Эта история в лесу произошла со мной восемьдесят один год тому назад, и все эти годы я не думал и не вспоминал о случившемся... во всяком случае, в состоянии бодрствования. А что касается снов, не знаю, не уверен; да и потом, как и другие люди, я не слишком помню, что там мне снилось по ночам. Но теперь я стар, мне случается грезить наяву. Немощь одолевает меня, накатывает, точно волны, грозящие смыть замок из песка, который построил на берегу; а потом забросил ребенок. Одолевают и воспоминания, подкрадываются незаметно — и иногда вспоминаются строки из старой детской песенки: «Оставьте их в покое, / Тогда явятся сами, / Виляя и махая / Пушистыми хвостами». Помню блюда, которые я ел в детстве; игры, в которые играл; девочку, которую поцеловал в школьной раздевалке; мальчишек, с которыми дрался. Помню свою первую выпивку, первую выкуренную сигарету (то была набитая кукурузной соломкой самокрутка, и затягивались мы ею по очереди, спрятавшись за свинарником Дики Хэммера; потом меня вырвало). И все же из всех воспоминаний воспоминание о человеке в черном костюме самое сильное, яркое и глубокое — так и манит, так и дразнит, так и мучает переливчатым своим светом. Он был реален, он был настоящий, этот Дьявол, и в тот день мне просто повезло. Мне несказанно повезло, что я удрал от него. С каждым днем и годом во мне крепнет убеждение, что к избавлению от него приложила руку госпожа Удача. Всего лишь удача, а вовсе не вмешательство Господа Бога, которому я поклонялся и пел гимны всю свою жизнь.

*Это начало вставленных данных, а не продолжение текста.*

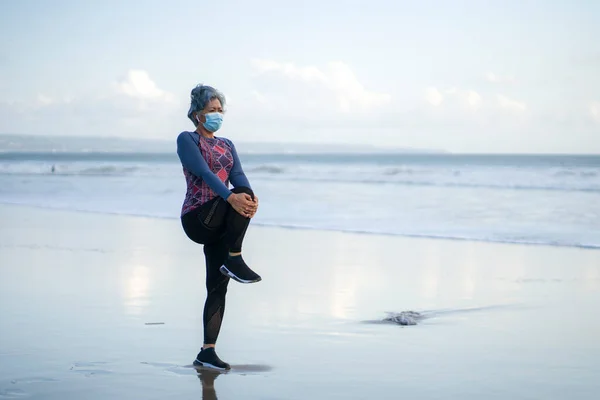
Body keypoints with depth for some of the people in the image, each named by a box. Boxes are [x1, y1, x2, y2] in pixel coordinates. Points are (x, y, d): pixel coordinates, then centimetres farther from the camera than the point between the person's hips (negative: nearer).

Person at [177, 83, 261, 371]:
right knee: (241, 195, -30)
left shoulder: (227, 145, 19)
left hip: (218, 222, 6)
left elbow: (237, 175, 0)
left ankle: (207, 352, 3)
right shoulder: (187, 139, 0)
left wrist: (251, 198, -23)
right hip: (197, 217, -6)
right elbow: (204, 173, -17)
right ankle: (235, 261, -20)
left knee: (218, 286, 0)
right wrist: (231, 196, -34)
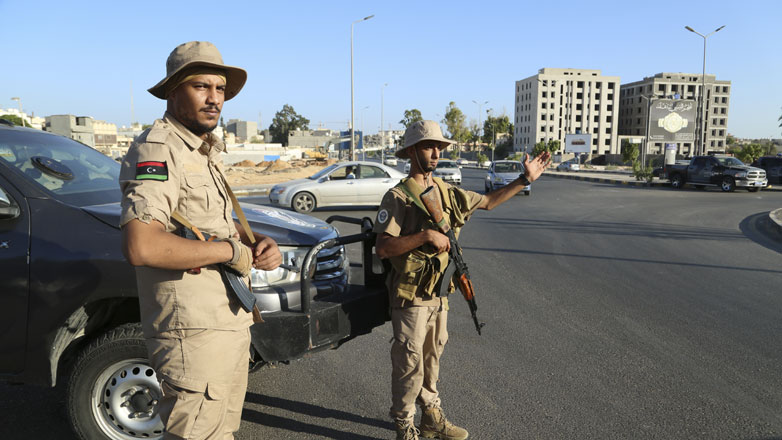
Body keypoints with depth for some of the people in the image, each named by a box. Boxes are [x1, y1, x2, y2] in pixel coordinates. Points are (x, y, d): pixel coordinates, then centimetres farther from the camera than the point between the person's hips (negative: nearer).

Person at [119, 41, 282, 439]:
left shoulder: (206, 152, 15)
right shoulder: (158, 149, -16)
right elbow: (141, 247, -31)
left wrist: (260, 242, 3)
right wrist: (232, 251, -21)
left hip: (231, 324, 10)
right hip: (194, 333, -9)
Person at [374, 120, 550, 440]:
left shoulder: (447, 193, 8)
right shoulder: (398, 197, -14)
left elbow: (488, 201, 20)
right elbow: (382, 248, -22)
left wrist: (525, 179, 18)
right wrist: (425, 235, -27)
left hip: (439, 294, 7)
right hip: (411, 297, -7)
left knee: (432, 359, 19)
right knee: (409, 364, 3)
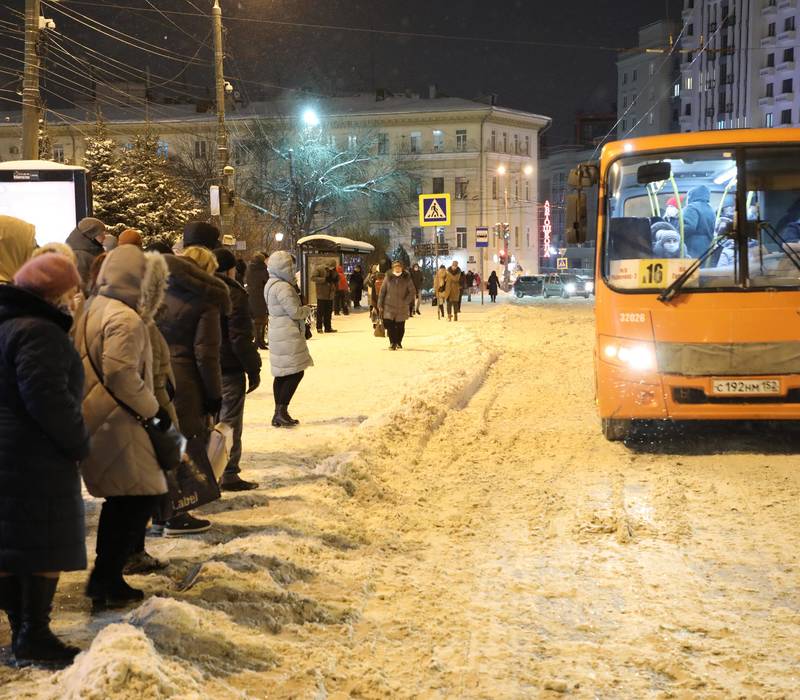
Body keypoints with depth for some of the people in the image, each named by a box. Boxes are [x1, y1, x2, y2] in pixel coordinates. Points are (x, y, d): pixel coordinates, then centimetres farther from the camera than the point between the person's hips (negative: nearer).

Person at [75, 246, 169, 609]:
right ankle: (107, 580, 2)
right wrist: (153, 409, -12)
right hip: (115, 423, -10)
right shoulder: (125, 319, -17)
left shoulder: (90, 309, 12)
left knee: (120, 498, 19)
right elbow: (121, 375, -23)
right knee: (142, 495, 0)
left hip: (91, 420, 10)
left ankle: (105, 577, 24)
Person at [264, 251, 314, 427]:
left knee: (281, 374, 12)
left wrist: (302, 309, 11)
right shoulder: (283, 287, -18)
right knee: (296, 372, -6)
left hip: (278, 334, 10)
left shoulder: (271, 285, 14)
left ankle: (279, 413, 15)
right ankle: (281, 411, -9)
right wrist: (307, 310, 0)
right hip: (289, 335, -10)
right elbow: (295, 311, -18)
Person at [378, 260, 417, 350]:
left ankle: (398, 342, 25)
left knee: (400, 326, 7)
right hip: (389, 306, 0)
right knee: (389, 325, -11)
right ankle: (392, 343, 0)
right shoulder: (388, 278, 0)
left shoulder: (407, 278, -1)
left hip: (402, 308, 0)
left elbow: (412, 292, 1)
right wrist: (380, 305, 0)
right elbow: (382, 291, 4)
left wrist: (406, 301, -9)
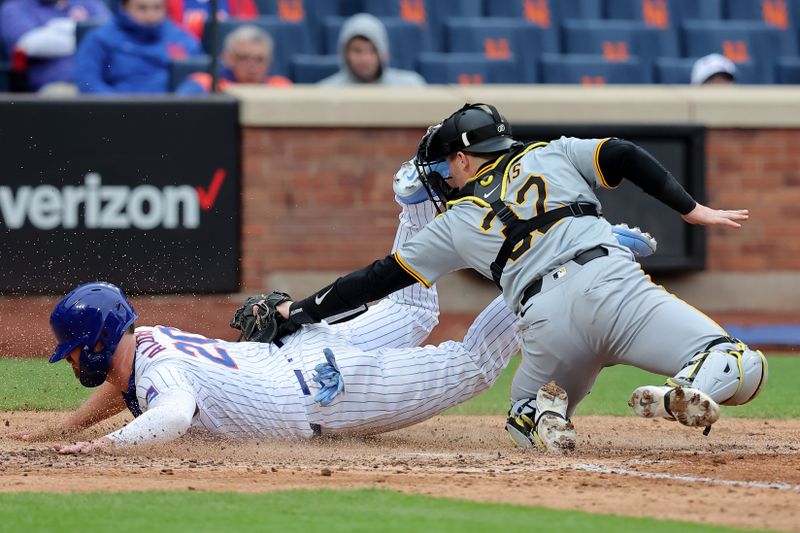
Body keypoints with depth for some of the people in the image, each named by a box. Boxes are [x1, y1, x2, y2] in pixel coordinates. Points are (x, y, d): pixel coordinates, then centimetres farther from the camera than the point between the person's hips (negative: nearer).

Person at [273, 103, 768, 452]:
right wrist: (690, 208, 14)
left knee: (524, 420, 31)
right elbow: (624, 156, 12)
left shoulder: (457, 223, 24)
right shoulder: (554, 155, 25)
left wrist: (300, 310, 36)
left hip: (547, 324, 1)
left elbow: (378, 279, 28)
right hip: (614, 285, -1)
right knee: (744, 370, -4)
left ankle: (546, 414, -6)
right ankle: (695, 388, -38)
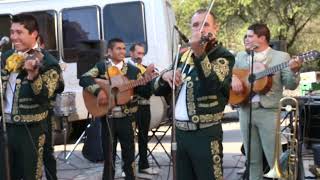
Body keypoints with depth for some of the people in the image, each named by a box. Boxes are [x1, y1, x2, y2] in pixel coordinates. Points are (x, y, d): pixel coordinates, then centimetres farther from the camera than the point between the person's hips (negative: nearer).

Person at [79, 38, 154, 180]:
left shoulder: (133, 70, 5)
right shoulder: (101, 67, 4)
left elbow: (145, 92, 1)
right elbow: (84, 79, -10)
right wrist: (98, 90, -23)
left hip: (127, 118, 1)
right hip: (107, 117, 0)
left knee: (129, 153, 6)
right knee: (108, 154, 10)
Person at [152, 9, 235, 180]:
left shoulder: (223, 56, -5)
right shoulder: (184, 56, 12)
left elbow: (214, 85, -27)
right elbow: (158, 90, 12)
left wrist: (199, 54, -41)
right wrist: (165, 76, -10)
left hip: (205, 133, -6)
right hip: (181, 132, 6)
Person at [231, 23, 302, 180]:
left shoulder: (281, 57, 2)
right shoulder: (241, 56, 12)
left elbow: (290, 85, -3)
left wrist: (294, 72, -23)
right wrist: (232, 78, -7)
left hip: (268, 111, -3)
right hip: (245, 110, 4)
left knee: (275, 159, -2)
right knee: (252, 159, 11)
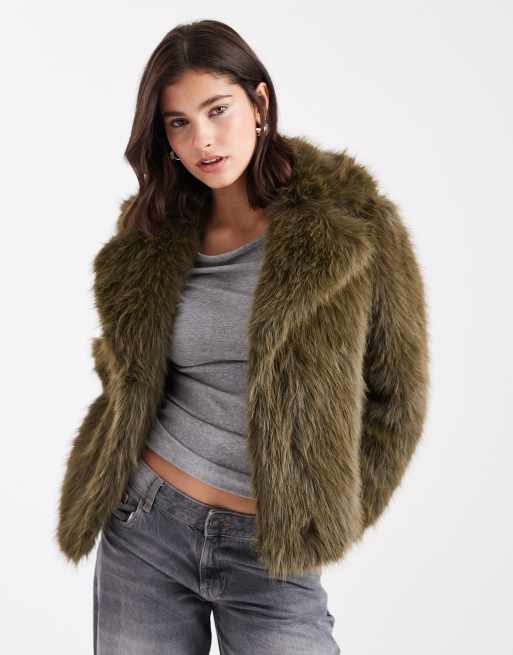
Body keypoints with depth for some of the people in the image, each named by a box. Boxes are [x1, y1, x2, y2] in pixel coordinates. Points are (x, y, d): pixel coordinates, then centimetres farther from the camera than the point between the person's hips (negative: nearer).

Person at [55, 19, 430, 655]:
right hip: (144, 529, 3)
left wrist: (330, 521, 0)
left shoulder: (351, 224, -9)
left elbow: (394, 395, -2)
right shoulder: (150, 238, 2)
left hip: (271, 558, -3)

Я лежу в постели, в своей комнате дома для престарелых, и тело мое напоминает разрушенный замок из песка. Лежу и твержу себе, что мне незачем бояться Дьявола. Я прожил долгую, честную, полную трудов жизнь, был добр к людям, и мне незачем бояться Дьявола. Потом напоминаю себе, что именно я, а не отец, заставил тем же летом маму вернуться в церковь. Впрочем, в темноте ночи все эти мысли кажутся не слишком утешительными и не слишком успокаивают. В темноте мне слышится голос, тот самый голос, что нашептывал девятилетнему мальчику разные ужасы и гадости. А подтекст все тот же: я не сделал в этой жизни ничего такого, что позволяло бы бояться Дьявола, и однако же Дьявол явился. В темноте я слышу, как голос становится все ниже, басистее, в нем появляются нечеловеческие нотки. «Большая рыба! — нашептывает он мне с нескрываемой жадностью, и перед этим голодным шепотом отступают все истины и моральные устои мира. — Бо-о-ольшая ры-ы-ыбина!»

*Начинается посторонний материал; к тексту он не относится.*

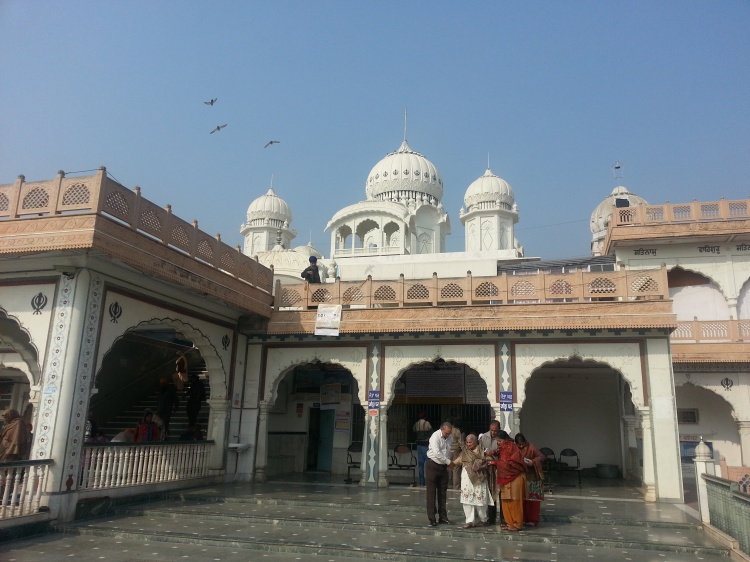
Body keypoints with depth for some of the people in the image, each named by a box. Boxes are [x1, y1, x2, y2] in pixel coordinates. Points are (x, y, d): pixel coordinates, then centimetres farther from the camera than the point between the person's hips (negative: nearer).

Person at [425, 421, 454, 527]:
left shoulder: (450, 437, 2)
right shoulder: (435, 437, -18)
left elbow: (451, 451, 7)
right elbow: (437, 453, -25)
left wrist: (447, 464, -5)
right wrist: (449, 462, -20)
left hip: (443, 467, 6)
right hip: (432, 465, -6)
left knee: (443, 492, 12)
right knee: (431, 493, 0)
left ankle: (443, 516, 22)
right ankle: (432, 518, 4)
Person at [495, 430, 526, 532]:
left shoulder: (512, 448, -16)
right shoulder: (503, 448, 9)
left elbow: (509, 463, -20)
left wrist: (496, 462, -18)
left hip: (515, 478, -8)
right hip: (506, 478, 8)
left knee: (514, 502, -1)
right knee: (506, 501, 10)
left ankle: (517, 524, 7)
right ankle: (510, 522, 18)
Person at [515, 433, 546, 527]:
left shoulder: (531, 448, -13)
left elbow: (542, 457, -18)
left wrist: (533, 461, -30)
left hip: (532, 477, -4)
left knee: (533, 499, 0)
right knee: (523, 499, 7)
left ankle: (534, 520, 5)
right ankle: (524, 519, 15)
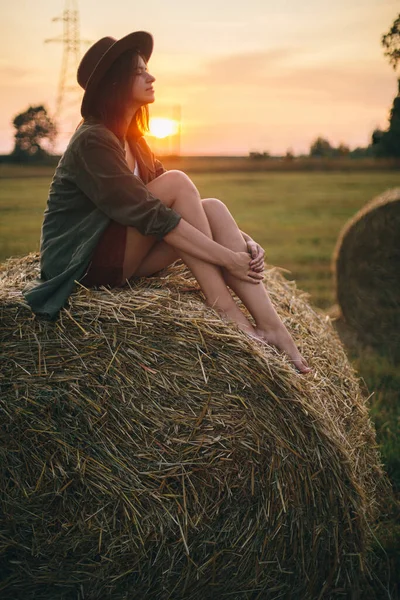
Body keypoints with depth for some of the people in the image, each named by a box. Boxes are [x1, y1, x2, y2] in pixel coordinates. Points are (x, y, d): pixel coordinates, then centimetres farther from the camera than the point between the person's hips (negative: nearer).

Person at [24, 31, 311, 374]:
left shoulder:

Дьявол приходил ко мне давно, очень давно, но что, если он придет снова? Ведь теперь я слишком стар, и мне от него не убежать; я даже до ванной едва доползаю и не могу ходить без палки. И у меня нет большой форели, которую можно было бы скормить ему, отвлечь хотя бы на секунду-другую. Я стар и слаб, и моя корзинка пуста. Что, если он явится снова?